Give back every line of text from the items below word for word, and leave the pictures out of your answer.

Stored data entries →
○ ○ ○

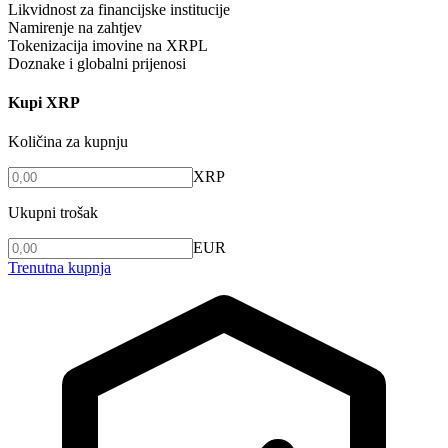
Likvidnost za financijske institucije
Namirenje na zahtjev
Tokenizacija imovine na XRPL
Doznake i globalni prijenosi
Kupi XRP
Količina za kupnju
XRP
Ukupni trošak
EUR
Trenutna kupnja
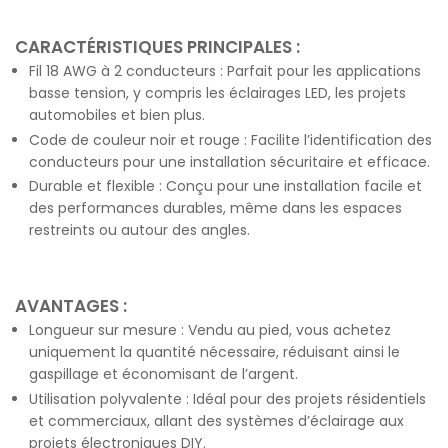
CARACTÉRISTIQUES PRINCIPALES :
Fil 18 AWG à 2 conducteurs : Parfait pour les applications
basse tension, y compris les éclairages LED, les projets
automobiles et bien plus.
Code de couleur noir et rouge : Facilite l’identification des
conducteurs pour une installation sécuritaire et efficace.
Durable et flexible : Conçu pour une installation facile et
des performances durables, même dans les espaces
restreints ou autour des angles.
AVANTAGES :
Longueur sur mesure : Vendu au pied, vous achetez
uniquement la quantité nécessaire, réduisant ainsi le
gaspillage et économisant de l’argent.
Utilisation polyvalente : Idéal pour des projets résidentiels
et commerciaux, allant des systèmes d’éclairage aux
projets électroniques DIY.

○ ○ ○

Exercise response →
Likvidnost za financijske institucije
Namirenje na zahtjev
Tokenizacija imovine na XRPL
Doznake i globalni prijenosi
Kupi XRP
Količina za kupnju
XRP
Ukupni trošak
EUR
Trenutna kupnja
CARACTÉRISTIQUES PRINCIPALES :
Fil 18 AWG à 2 conducteurs : Parfait pour les applications
basse tension, y compris les éclairages LED, les projets
automobiles et bien plus.
Code de couleur noir et rouge : Facilite l’identification des
conducteurs pour une installation sécuritaire et efficace.
Durable et flexible : Conçu pour une installation facile et
des performances durables, même dans les espaces
restreints ou autour des angles.
AVANTAGES :
Longueur sur mesure : Vendu au pied, vous achetez
uniquement la quantité nécessaire, réduisant ainsi le
gaspillage et économisant de l’argent.
Utilisation polyvalente : Idéal pour des projets résidentiels
et commerciaux, allant des systèmes d’éclairage aux
projets électroniques DIY.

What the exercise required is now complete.